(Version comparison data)
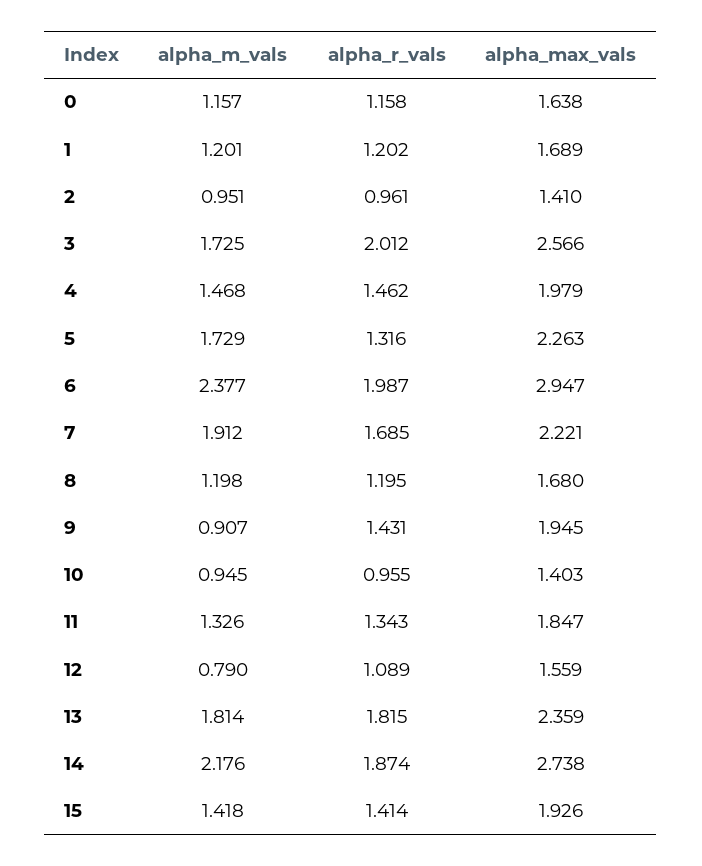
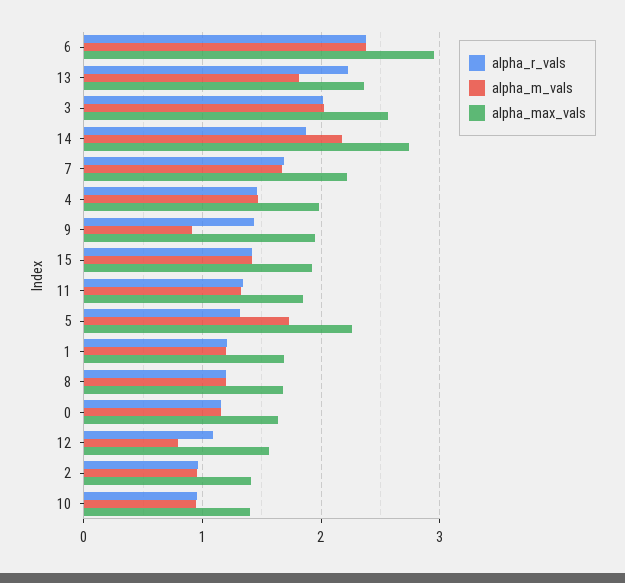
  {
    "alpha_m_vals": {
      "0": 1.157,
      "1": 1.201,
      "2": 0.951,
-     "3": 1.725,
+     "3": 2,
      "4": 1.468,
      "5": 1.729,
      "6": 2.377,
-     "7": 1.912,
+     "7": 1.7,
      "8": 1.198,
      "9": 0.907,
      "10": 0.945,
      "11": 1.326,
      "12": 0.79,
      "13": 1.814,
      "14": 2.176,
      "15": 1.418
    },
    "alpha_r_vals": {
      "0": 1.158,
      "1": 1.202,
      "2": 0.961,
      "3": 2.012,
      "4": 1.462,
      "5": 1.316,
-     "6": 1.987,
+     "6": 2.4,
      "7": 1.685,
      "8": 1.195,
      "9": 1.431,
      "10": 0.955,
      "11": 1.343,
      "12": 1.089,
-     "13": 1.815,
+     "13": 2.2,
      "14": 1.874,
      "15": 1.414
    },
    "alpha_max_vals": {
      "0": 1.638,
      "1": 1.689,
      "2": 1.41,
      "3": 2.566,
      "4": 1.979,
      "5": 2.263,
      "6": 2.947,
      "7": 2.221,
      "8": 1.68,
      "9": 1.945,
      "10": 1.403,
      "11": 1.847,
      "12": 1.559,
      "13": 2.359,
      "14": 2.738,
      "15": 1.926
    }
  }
...
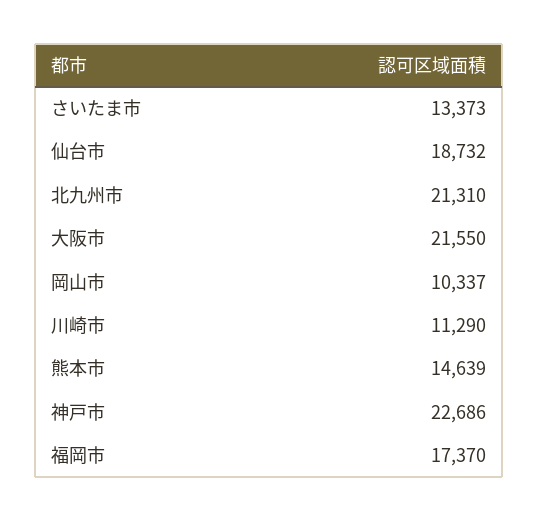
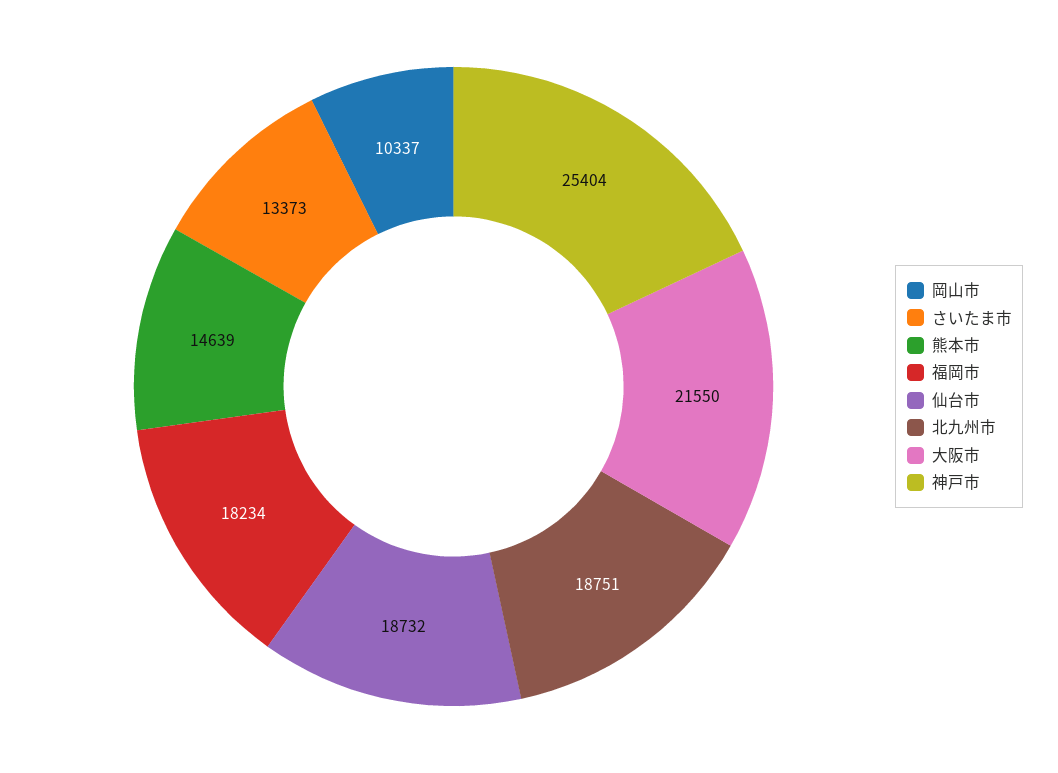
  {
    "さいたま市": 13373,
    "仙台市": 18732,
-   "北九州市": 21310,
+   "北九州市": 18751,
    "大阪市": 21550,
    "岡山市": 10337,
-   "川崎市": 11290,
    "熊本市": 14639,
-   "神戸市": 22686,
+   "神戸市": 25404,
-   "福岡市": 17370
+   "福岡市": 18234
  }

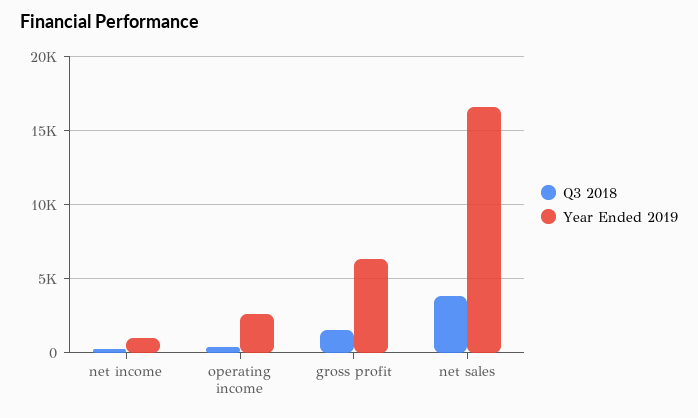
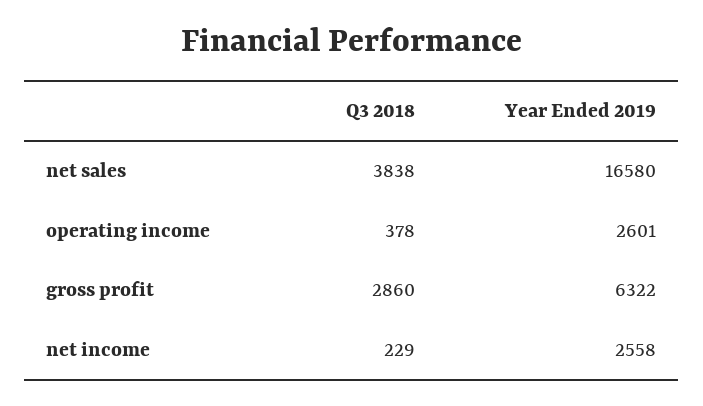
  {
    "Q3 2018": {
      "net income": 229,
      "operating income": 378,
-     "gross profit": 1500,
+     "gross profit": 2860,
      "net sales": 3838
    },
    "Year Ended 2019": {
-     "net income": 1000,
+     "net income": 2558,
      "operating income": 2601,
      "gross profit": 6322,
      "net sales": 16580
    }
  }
---
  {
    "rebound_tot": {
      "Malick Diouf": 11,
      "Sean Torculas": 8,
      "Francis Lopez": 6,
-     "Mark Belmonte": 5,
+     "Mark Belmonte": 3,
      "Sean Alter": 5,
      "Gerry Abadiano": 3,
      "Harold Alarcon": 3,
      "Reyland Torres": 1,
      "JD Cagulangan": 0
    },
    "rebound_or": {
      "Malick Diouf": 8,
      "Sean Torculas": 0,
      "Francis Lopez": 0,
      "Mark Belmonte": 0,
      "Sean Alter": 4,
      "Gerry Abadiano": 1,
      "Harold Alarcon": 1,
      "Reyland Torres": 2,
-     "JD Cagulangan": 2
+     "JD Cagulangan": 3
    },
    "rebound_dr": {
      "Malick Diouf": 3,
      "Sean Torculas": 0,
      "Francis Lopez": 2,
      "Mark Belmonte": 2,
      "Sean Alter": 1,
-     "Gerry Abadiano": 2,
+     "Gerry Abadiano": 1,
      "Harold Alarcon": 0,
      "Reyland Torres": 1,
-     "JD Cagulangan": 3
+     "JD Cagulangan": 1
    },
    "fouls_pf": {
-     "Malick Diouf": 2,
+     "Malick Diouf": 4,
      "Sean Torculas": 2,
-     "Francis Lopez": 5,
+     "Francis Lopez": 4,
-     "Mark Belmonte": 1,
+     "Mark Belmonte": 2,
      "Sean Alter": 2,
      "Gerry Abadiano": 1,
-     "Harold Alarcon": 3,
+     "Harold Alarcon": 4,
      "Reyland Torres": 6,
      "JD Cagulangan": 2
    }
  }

- **WHAT THE TASK REQUIRES**: The answer must consist of every line from the entries above that contains the string "Torres".

- **WORKED SOLUTION**:
      "Reyland Torres": 1,
      "Reyland Torres": 2,
      "Reyland Torres": 1,
      "Reyland Torres": 6,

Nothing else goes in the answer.